Buckley spoke to a packed house in debate with James C. Thomson Jr., Chairman of the Yale Daily News. After the speech, the Political Union voted 65-53 to uphold Thomson's defense of academic freedom.
Quoting from the Bible, "Go ye and teach the people of the world in the ways of the Lord," Buckley summarized his views as developed in "God and Man at Yale." "The purpose of a university is something other than the mere communication of ideas. Education itself has to have a purpose. What is important is the direction in which it leads and the values which it affirms."
Thomson stated the differences between his opinions and those of Buckley by saying, "He would like (a university) to teach what he believes. I would like it to teach how to think. He would like it to indoctrinate. I would like it to designate. He would like it to subscribe to a rigid orthodoxy.
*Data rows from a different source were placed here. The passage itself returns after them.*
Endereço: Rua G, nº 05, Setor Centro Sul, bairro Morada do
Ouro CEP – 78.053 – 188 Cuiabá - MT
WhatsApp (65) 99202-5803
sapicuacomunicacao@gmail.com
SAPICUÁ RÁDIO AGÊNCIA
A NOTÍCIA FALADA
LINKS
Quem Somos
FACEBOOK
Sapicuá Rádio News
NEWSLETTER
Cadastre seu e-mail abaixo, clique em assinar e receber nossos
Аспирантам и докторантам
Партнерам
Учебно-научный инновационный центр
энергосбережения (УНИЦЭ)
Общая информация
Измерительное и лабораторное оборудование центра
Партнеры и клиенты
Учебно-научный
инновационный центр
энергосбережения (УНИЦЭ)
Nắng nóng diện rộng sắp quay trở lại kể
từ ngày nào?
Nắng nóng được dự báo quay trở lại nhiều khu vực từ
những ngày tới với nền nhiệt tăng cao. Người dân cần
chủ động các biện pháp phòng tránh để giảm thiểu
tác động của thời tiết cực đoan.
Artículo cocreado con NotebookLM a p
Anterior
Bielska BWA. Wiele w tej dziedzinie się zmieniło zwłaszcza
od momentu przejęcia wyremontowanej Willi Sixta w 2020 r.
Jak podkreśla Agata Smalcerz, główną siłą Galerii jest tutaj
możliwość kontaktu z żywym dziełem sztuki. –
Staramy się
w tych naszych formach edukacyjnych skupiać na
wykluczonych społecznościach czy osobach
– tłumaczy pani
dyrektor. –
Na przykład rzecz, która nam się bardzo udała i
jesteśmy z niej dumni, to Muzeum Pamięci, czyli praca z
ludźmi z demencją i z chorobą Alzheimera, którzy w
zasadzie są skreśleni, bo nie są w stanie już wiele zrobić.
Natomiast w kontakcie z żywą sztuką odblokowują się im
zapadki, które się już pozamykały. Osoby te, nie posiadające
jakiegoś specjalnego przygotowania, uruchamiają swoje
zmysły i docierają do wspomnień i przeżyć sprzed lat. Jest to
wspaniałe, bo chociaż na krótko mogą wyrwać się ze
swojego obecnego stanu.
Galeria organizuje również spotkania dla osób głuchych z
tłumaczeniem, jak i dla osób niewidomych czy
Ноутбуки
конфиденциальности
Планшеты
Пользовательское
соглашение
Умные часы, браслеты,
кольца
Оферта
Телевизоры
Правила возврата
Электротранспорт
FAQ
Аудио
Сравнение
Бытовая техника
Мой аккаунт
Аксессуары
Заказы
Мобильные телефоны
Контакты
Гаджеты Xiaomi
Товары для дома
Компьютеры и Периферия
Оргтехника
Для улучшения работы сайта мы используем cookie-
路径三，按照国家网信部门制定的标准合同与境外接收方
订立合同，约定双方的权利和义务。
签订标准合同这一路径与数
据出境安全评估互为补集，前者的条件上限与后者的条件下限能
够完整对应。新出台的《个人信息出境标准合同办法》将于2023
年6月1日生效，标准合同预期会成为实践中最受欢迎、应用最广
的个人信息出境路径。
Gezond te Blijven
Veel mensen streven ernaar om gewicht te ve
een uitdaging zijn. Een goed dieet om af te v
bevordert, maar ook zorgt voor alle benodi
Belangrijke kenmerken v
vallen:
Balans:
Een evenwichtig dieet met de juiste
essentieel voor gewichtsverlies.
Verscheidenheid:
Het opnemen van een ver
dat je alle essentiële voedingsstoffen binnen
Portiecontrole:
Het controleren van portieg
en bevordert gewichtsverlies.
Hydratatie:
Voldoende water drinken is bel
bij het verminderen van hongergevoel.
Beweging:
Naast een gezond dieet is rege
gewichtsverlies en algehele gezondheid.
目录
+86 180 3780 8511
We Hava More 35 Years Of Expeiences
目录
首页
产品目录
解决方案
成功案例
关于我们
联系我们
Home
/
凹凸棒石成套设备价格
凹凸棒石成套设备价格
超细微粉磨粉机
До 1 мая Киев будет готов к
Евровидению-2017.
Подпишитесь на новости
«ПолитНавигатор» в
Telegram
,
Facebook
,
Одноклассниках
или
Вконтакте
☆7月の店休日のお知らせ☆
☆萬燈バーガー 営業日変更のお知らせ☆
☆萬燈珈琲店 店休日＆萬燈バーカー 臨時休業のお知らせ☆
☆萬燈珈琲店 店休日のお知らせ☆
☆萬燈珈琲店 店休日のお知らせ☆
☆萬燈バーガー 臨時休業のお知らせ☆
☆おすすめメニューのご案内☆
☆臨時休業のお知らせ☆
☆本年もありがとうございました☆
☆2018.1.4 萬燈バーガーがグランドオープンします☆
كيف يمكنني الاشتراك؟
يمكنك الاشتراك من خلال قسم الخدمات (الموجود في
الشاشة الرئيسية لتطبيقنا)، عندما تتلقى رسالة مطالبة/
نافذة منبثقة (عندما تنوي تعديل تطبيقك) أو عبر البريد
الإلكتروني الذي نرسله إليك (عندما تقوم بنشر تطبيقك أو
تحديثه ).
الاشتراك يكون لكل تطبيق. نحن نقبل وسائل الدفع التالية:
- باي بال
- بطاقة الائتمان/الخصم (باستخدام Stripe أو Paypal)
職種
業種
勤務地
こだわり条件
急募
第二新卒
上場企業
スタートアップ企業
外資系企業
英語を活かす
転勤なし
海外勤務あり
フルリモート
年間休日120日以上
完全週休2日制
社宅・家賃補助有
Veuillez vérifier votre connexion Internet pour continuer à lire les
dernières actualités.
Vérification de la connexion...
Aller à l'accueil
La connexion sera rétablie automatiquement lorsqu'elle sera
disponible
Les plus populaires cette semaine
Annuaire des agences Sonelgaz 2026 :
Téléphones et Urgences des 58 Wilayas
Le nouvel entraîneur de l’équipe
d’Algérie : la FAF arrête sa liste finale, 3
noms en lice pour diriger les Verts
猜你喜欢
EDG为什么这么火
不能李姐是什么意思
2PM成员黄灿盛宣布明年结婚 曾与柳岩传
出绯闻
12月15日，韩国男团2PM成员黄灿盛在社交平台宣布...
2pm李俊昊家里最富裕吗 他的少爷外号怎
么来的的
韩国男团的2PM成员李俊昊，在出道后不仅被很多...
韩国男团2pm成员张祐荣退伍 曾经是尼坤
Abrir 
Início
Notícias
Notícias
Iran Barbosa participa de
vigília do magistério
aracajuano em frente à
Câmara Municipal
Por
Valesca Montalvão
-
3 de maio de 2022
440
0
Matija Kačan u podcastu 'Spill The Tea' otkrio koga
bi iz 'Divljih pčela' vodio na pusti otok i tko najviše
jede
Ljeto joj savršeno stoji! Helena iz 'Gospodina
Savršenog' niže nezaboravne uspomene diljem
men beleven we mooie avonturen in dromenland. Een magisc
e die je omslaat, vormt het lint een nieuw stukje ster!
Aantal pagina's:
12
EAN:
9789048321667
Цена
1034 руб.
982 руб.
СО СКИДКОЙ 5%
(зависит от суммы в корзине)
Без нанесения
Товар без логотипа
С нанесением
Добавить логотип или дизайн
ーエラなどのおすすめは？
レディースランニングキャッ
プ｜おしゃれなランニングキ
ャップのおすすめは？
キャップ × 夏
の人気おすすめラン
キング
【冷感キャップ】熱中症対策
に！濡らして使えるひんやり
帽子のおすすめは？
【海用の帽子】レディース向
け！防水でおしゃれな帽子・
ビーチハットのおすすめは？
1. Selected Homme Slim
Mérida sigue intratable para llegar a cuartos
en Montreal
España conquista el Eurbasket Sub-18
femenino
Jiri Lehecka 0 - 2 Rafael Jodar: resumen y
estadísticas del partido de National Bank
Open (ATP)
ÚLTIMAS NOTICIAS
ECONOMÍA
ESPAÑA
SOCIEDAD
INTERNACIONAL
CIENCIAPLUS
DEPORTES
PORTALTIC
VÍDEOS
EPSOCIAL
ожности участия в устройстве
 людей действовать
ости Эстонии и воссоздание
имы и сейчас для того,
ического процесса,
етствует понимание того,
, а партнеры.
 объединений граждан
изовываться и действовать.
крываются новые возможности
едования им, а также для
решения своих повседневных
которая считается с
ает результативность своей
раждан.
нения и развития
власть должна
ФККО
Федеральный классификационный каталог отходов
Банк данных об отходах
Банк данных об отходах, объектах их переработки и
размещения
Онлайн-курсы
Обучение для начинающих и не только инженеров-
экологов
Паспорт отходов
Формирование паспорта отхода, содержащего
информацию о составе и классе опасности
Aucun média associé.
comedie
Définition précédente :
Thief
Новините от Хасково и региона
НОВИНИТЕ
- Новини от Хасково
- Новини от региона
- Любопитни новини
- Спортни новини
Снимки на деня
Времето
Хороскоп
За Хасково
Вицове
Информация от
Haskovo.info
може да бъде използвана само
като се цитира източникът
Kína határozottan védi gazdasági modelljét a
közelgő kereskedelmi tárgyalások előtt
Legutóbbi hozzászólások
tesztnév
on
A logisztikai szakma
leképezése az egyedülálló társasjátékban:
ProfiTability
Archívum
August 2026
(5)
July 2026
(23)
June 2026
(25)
I would like it to be a meeting ground for a complex of conflicting orthodoxies."
Buckley picked out a statement by Yale's president emeritus, Charles Seymour, "We shall seek the truth and embrace the consequences," as indicating that truth must be discoverable. He argued that discovery is of greater value than the research involved.
The present News Chairman defined a university as "a place where nothing is static, where that noblest of all intoxicating processes, intellectual ferment, takes place constantly. It is a place where men are taught how to think, to judge, and to be free--to be free to judge and think as they see fit."
Buckley was O.C.D. chairman during 1949-50. As chairman, he wrote all of the paper's important editorials and determined policy by himself.